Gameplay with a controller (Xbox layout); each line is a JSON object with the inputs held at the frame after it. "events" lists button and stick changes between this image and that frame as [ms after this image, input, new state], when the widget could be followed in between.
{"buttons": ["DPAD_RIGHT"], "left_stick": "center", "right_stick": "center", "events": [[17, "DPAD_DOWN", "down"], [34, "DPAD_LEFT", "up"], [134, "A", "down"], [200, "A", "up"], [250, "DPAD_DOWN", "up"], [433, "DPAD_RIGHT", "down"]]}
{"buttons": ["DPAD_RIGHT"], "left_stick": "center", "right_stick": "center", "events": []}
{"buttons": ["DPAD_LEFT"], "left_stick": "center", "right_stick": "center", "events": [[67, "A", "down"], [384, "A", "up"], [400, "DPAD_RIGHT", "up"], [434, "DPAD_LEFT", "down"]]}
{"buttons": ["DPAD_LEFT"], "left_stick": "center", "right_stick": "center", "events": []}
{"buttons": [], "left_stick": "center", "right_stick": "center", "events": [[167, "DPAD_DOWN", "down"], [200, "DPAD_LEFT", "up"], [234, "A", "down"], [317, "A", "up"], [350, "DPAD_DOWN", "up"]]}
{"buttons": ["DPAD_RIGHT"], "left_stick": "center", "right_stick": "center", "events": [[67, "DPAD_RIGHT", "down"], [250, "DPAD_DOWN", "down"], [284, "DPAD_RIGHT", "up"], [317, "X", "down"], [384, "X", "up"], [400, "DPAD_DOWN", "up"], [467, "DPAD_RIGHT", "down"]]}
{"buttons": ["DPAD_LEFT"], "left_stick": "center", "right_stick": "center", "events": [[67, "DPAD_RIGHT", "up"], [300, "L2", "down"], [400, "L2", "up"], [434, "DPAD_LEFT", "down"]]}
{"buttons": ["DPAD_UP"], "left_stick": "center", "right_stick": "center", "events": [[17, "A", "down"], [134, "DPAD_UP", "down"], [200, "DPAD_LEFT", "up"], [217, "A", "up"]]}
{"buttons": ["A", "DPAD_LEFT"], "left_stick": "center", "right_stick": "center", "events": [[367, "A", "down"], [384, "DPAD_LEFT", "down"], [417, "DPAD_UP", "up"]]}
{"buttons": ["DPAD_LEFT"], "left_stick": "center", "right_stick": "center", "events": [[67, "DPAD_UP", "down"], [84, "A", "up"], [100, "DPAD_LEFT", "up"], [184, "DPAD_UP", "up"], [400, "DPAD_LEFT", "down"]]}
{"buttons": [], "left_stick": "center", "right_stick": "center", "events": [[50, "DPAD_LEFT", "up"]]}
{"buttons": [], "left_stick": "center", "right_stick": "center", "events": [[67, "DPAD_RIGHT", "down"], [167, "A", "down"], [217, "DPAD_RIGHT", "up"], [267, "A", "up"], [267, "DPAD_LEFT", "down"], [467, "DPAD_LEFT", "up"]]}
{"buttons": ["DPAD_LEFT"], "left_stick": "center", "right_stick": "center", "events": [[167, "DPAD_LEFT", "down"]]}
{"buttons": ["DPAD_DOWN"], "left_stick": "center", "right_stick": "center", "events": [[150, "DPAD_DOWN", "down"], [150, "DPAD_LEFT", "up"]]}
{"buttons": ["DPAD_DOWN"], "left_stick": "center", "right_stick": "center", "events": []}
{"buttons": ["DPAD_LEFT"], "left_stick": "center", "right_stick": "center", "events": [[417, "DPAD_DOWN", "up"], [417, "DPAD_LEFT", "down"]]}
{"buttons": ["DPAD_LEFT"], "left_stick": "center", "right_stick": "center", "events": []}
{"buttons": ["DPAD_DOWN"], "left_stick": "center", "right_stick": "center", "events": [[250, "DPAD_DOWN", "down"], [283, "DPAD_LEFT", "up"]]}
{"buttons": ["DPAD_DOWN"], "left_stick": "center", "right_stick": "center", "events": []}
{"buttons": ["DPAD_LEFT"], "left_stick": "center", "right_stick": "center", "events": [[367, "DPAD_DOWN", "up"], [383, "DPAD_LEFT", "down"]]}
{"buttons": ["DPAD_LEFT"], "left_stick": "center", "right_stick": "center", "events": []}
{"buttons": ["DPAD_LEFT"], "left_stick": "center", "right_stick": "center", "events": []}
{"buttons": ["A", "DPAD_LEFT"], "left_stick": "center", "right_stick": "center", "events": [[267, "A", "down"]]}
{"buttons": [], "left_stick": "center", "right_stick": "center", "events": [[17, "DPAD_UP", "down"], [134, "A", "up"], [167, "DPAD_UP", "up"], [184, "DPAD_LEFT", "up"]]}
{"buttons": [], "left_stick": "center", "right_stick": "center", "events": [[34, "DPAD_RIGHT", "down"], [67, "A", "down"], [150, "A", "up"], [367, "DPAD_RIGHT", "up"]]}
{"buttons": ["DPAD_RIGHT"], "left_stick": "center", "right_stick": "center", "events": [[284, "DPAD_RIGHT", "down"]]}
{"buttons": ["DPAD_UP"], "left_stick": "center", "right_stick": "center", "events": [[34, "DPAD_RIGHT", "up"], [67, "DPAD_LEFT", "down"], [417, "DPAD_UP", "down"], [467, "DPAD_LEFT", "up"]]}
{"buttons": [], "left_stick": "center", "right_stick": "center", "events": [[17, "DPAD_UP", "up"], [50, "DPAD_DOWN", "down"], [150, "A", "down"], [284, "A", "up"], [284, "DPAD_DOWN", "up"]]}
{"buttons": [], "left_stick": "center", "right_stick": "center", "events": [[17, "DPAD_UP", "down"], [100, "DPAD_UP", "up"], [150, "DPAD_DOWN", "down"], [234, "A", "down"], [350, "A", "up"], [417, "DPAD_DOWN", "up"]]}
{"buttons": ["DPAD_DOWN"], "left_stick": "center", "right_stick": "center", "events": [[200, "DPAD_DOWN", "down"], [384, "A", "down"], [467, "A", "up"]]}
________________________
* **Directions for this task**
Each record above should be repeated exactly as it appears.

* **Answer section**
Gameplay with a controller (Xbox layout); each line is a JSON object with the inputs held at the frame after it. "events" lists button and stick changes between this image and that frame as [ms after this image, input, new state], when the widget could be followed in between.
{"buttons": ["DPAD_RIGHT"], "left_stick": "center", "right_stick": "center", "events": [[17, "DPAD_DOWN", "down"], [34, "DPAD_LEFT", "up"], [134, "A", "down"], [200, "A", "up"], [250, "DPAD_DOWN", "up"], [433, "DPAD_RIGHT", "down"]]}
{"buttons": ["DPAD_RIGHT"], "left_stick": "center", "right_stick": "center", "events": []}
{"buttons": ["DPAD_LEFT"], "left_stick": "center", "right_stick": "center", "events": [[67, "A", "down"], [384, "A", "up"], [400, "DPAD_RIGHT", "up"], [434, "DPAD_LEFT", "down"]]}
{"buttons": ["DPAD_LEFT"], "left_stick": "center", "right_stick": "center", "events": []}
{"buttons": [], "left_stick": "center", "right_stick": "center", "events": [[167, "DPAD_DOWN", "down"], [200, "DPAD_LEFT", "up"], [234, "A", "down"], [317, "A", "up"], [350, "DPAD_DOWN", "up"]]}
{"buttons": ["DPAD_RIGHT"], "left_stick": "center", "right_stick": "center", "events": [[67, "DPAD_RIGHT", "down"], [250, "DPAD_DOWN", "down"], [284, "DPAD_RIGHT", "up"], [317, "X", "down"], [384, "X", "up"], [400, "DPAD_DOWN", "up"], [467, "DPAD_RIGHT", "down"]]}
{"buttons": ["DPAD_LEFT"], "left_stick": "center", "right_stick": "center", "events": [[67, "DPAD_RIGHT", "up"], [300, "L2", "down"], [400, "L2", "up"], [434, "DPAD_LEFT", "down"]]}
{"buttons": ["DPAD_UP"], "left_stick": "center", "right_stick": "center", "events": [[17, "A", "down"], [134, "DPAD_UP", "down"], [200, "DPAD_LEFT", "up"], [217, "A", "up"]]}
{"buttons": ["A", "DPAD_LEFT"], "left_stick": "center", "right_stick": "center", "events": [[367, "A", "down"], [384, "DPAD_LEFT", "down"], [417, "DPAD_UP", "up"]]}
{"buttons": ["DPAD_LEFT"], "left_stick": "center", "right_stick": "center", "events": [[67, "DPAD_UP", "down"], [84, "A", "up"], [100, "DPAD_LEFT", "up"], [184, "DPAD_UP", "up"], [400, "DPAD_LEFT", "down"]]}
{"buttons": [], "left_stick": "center", "right_stick": "center", "events": [[50, "DPAD_LEFT", "up"]]}
{"buttons": [], "left_stick": "center", "right_stick": "center", "events": [[67, "DPAD_RIGHT", "down"], [167, "A", "down"], [217, "DPAD_RIGHT", "up"], [267, "A", "up"], [267, "DPAD_LEFT", "down"], [467, "DPAD_LEFT", "up"]]}
{"buttons": ["DPAD_LEFT"], "left_stick": "center", "right_stick": "center", "events": [[167, "DPAD_LEFT", "down"]]}
{"buttons": ["DPAD_DOWN"], "left_stick": "center", "right_stick": "center", "events": [[150, "DPAD_DOWN", "down"], [150, "DPAD_LEFT", "up"]]}
{"buttons": ["DPAD_DOWN"], "left_stick": "center", "right_stick": "center", "events": []}
{"buttons": ["DPAD_LEFT"], "left_stick": "center", "right_stick": "center", "events": [[417, "DPAD_DOWN", "up"], [417, "DPAD_LEFT", "down"]]}
{"buttons": ["DPAD_LEFT"], "left_stick": "center", "right_stick": "center", "events": []}
{"buttons": ["DPAD_DOWN"], "left_stick": "center", "right_stick": "center", "events": [[250, "DPAD_DOWN", "down"], [283, "DPAD_LEFT", "up"]]}
{"buttons": ["DPAD_DOWN"], "left_stick": "center", "right_stick": "center", "events": []}
{"buttons": ["DPAD_LEFT"], "left_stick": "center", "right_stick": "center", "events": [[367, "DPAD_DOWN", "up"], [383, "DPAD_LEFT", "down"]]}
{"buttons": ["DPAD_LEFT"], "left_stick": "center", "right_stick": "center", "events": []}
{"buttons": ["DPAD_LEFT"], "left_stick": "center", "right_stick": "center", "events": []}
{"buttons": ["A", "DPAD_LEFT"], "left_stick": "center", "right_stick": "center", "events": [[267, "A", "down"]]}
{"buttons": [], "left_stick": "center", "right_stick": "center", "events": [[17, "DPAD_UP", "down"], [134, "A", "up"], [167, "DPAD_UP", "up"], [184, "DPAD_LEFT", "up"]]}
{"buttons": [], "left_stick": "center", "right_stick": "center", "events": [[34, "DPAD_RIGHT", "down"], [67, "A", "down"], [150, "A", "up"], [367, "DPAD_RIGHT", "up"]]}
{"buttons": ["DPAD_RIGHT"], "left_stick": "center", "right_stick": "center", "events": [[284, "DPAD_RIGHT", "down"]]}
{"buttons": ["DPAD_UP"], "left_stick": "center", "right_stick": "center", "events": [[34, "DPAD_RIGHT", "up"], [67, "DPAD_LEFT", "down"], [417, "DPAD_UP", "down"], [467, "DPAD_LEFT", "up"]]}
{"buttons": [], "left_stick": "center", "right_stick": "center", "events": [[17, "DPAD_UP", "up"], [50, "DPAD_DOWN", "down"], [150, "A", "down"], [284, "A", "up"], [284, "DPAD_DOWN", "up"]]}
{"buttons": [], "left_stick": "center", "right_stick": "center", "events": [[17, "DPAD_UP", "down"], [100, "DPAD_UP", "up"], [150, "DPAD_DOWN", "down"], [234, "A", "down"], [350, "A", "up"], [417, "DPAD_DOWN", "up"]]}
{"buttons": ["DPAD_DOWN"], "left_stick": "center", "right_stick": "center", "events": [[200, "DPAD_DOWN", "down"], [384, "A", "down"], [467, "A", "up"]]}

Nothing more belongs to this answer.